Your assignment: Could you give the data below again exactly, apart from the pictures?

════

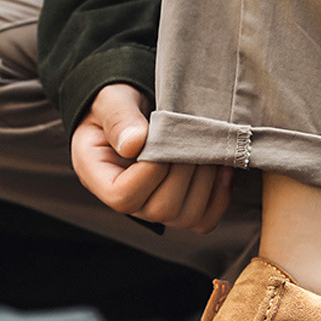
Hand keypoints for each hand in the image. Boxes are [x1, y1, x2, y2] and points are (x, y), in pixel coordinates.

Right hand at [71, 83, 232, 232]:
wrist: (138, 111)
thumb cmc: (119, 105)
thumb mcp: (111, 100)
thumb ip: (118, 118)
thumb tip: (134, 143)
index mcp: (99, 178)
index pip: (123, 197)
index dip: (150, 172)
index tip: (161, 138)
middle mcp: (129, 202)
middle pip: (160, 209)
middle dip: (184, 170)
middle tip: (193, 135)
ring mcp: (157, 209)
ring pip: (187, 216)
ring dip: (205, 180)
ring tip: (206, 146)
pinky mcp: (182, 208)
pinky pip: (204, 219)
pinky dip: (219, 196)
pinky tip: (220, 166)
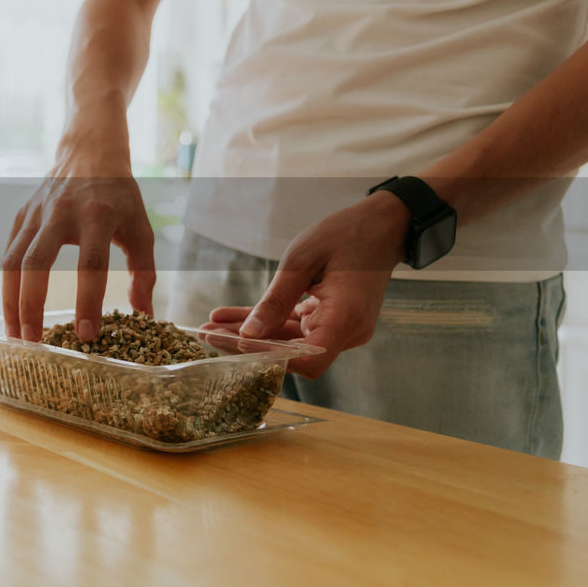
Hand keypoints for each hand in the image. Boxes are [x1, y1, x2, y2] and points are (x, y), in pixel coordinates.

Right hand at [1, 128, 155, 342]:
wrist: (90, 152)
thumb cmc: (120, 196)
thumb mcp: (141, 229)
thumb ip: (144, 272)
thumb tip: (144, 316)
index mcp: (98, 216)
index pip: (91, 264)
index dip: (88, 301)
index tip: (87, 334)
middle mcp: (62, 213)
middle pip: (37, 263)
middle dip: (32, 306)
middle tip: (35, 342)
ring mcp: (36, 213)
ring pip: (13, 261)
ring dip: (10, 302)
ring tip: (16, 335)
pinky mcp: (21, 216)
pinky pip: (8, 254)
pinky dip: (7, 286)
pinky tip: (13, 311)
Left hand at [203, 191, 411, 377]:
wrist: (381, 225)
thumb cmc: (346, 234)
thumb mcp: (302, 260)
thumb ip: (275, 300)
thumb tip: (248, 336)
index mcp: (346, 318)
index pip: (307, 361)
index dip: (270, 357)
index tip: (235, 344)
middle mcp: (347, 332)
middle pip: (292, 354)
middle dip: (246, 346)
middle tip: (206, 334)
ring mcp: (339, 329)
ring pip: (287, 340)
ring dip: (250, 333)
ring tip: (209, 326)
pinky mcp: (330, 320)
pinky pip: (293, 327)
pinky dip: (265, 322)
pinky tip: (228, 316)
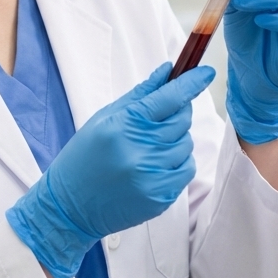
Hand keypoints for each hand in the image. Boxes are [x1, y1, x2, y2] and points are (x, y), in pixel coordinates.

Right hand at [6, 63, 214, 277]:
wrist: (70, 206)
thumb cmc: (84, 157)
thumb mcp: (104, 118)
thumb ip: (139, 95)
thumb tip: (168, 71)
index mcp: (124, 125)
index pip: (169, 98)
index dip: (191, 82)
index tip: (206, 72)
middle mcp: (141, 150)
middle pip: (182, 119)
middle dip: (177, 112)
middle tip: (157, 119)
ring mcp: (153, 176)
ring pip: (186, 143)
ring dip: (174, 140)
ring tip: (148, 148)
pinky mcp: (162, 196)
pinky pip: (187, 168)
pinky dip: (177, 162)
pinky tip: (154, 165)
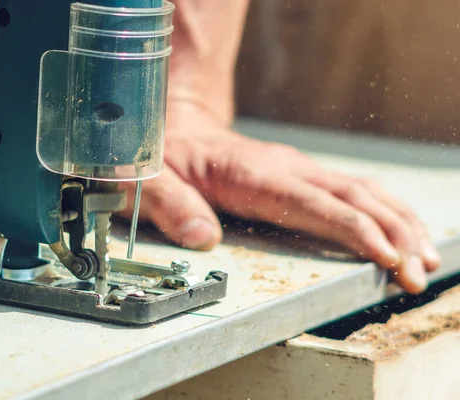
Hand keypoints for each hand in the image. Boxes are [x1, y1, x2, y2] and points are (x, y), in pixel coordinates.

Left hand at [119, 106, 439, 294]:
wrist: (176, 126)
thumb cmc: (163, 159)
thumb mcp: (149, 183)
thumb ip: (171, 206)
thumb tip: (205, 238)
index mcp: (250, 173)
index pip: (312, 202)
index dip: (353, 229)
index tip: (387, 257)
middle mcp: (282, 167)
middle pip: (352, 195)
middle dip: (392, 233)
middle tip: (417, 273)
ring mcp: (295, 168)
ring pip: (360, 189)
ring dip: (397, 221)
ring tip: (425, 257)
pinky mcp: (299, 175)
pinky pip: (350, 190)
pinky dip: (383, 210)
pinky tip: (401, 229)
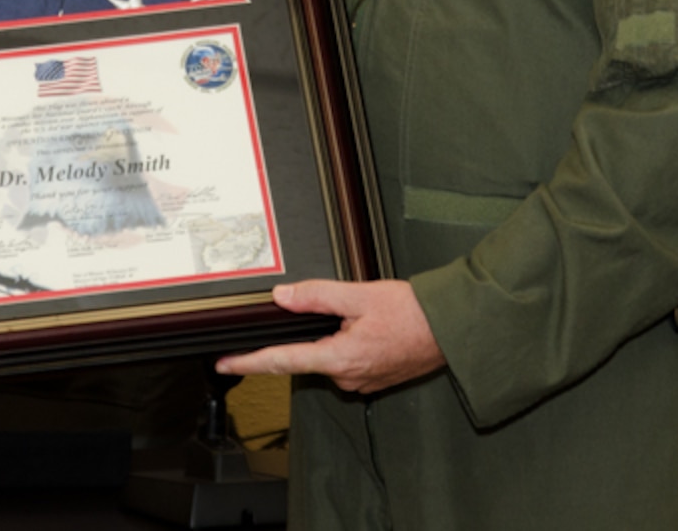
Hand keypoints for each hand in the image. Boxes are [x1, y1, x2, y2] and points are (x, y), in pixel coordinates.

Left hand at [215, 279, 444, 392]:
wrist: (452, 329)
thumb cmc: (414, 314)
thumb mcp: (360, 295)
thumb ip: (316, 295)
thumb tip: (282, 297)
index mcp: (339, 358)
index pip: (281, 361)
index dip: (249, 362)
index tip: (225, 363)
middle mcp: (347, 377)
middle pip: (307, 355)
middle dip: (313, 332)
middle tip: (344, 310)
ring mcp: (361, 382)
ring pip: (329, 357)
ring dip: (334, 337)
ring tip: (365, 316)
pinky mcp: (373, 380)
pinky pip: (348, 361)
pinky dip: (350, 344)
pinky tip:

════

Solution to this problem:
Hand keypoints for each hand in the image. Boxes are [x1, y1, x2, y2] and points are (x, y), in pixel coordinates.

Right hand at [71, 83, 232, 232]:
wrist: (138, 111)
thumb cmc: (119, 105)
thumb mcp: (111, 100)
thumb ip: (118, 118)
thumb tip: (134, 143)
index mcp: (99, 178)
index pip: (123, 197)
index dip: (150, 172)
index tip: (161, 138)
middle mcp: (129, 202)
middle pip: (160, 209)
middle dip: (184, 170)
middle tip: (193, 135)
ring mcp: (157, 209)
ring pip: (187, 216)
ring dip: (205, 180)
ring tip: (206, 146)
pinky mcp: (182, 208)
pinky pip: (204, 219)
pinky dip: (219, 196)
pinky tip: (220, 166)
Hand keypoints for each hand in the image. Boxes are [x1, y1, x2, y2] and points are (x, y), in pixel coordinates.

Right hand at [1, 128, 155, 342]:
wrist: (90, 152)
thumb cmc: (120, 196)
thumb mcp: (141, 229)
thumb ip: (144, 272)
thumb tip: (144, 316)
index mcp: (98, 216)
index pip: (91, 264)
index dip: (88, 301)
index tip: (87, 334)
middle mcp: (62, 213)
middle pip: (37, 263)
middle dip: (32, 306)
middle tip: (35, 342)
ring mcp: (36, 213)
ring pip: (13, 261)
ring dip: (10, 302)
ring tip: (16, 335)
pinky mcp: (21, 216)
pinky pip: (8, 254)
pinky dip: (7, 286)
pinky tip: (13, 311)
Left hand at [203, 191, 411, 377]:
wrist: (381, 225)
thumb cmc: (346, 234)
thumb mcp: (302, 260)
thumb ip: (275, 300)
thumb tip: (248, 336)
index mcp: (346, 318)
index pip: (307, 361)
index dip: (270, 357)
index tip: (235, 344)
middle mcp: (347, 332)
middle pip: (292, 354)
middle dip: (246, 346)
middle tip: (206, 334)
ring mcp: (339, 329)
ring pip: (287, 340)
ring dip: (250, 333)
ring tip: (209, 326)
pinky mcp: (330, 320)
pinky pip: (293, 327)
pinky dip: (265, 322)
pinky tip: (228, 316)
Hand keypoints for each hand in the image. Boxes are [x1, y1, x2, y2] and points are (x, y), in pixel coordinates.

Right hand at [6, 63, 214, 277]:
wrist: (70, 206)
thumb cmc: (84, 157)
thumb mcp: (104, 118)
thumb ip: (139, 95)
thumb tip: (168, 71)
index mcp: (124, 125)
index pip: (169, 98)
index dip: (191, 82)
index tip: (206, 72)
middle mcp: (141, 150)
middle pip: (182, 119)
middle dip: (177, 112)
middle tip: (157, 119)
ring mcp: (153, 176)
ring pip: (186, 143)
ring dip: (174, 140)
ring tip: (148, 148)
pinky mcp: (162, 196)
pinky pip: (187, 168)
pinky dip: (177, 162)
pinky tip: (154, 165)
Hand keypoints for each hand in the image. Boxes are [x1, y1, x2, y2] and points are (x, y), in pixel coordinates.

Left hand at [119, 106, 439, 294]:
wrist: (176, 126)
thumb cmc: (163, 159)
thumb mcp: (149, 183)
thumb ip: (171, 206)
thumb tip: (205, 238)
index mcp: (250, 173)
index pip: (312, 202)
index dip: (353, 229)
index tip: (387, 257)
middle mcp: (282, 167)
middle pip: (352, 195)
middle dip: (392, 233)
middle tip: (417, 273)
ring mcp: (295, 168)
ring pip: (360, 189)
ring dip: (397, 221)
ring tip: (425, 257)
pinky mcp: (299, 175)
pinky pip: (350, 190)
pinky dip: (383, 210)
pinky tip: (401, 229)
Hand keypoints for each hand in the image. Boxes are [x1, y1, x2, y2] and points are (x, y), in pixel coordinates.

Left hand at [215, 279, 444, 392]:
wrist: (452, 329)
thumb cmc: (414, 314)
thumb mcp: (360, 295)
thumb ip: (316, 295)
thumb tip: (282, 297)
index mcp: (339, 358)
index pip: (281, 361)
index dip: (249, 362)
index tip: (225, 363)
middle mcp: (347, 377)
middle pip: (307, 355)
middle dip: (313, 332)
middle tip: (344, 310)
ring mcp: (361, 382)
ring pip: (329, 357)
ring dip: (334, 337)
ring tip: (365, 316)
pinky mcp: (373, 380)
pinky pip: (348, 361)
pinky dip: (350, 344)
pinky tip:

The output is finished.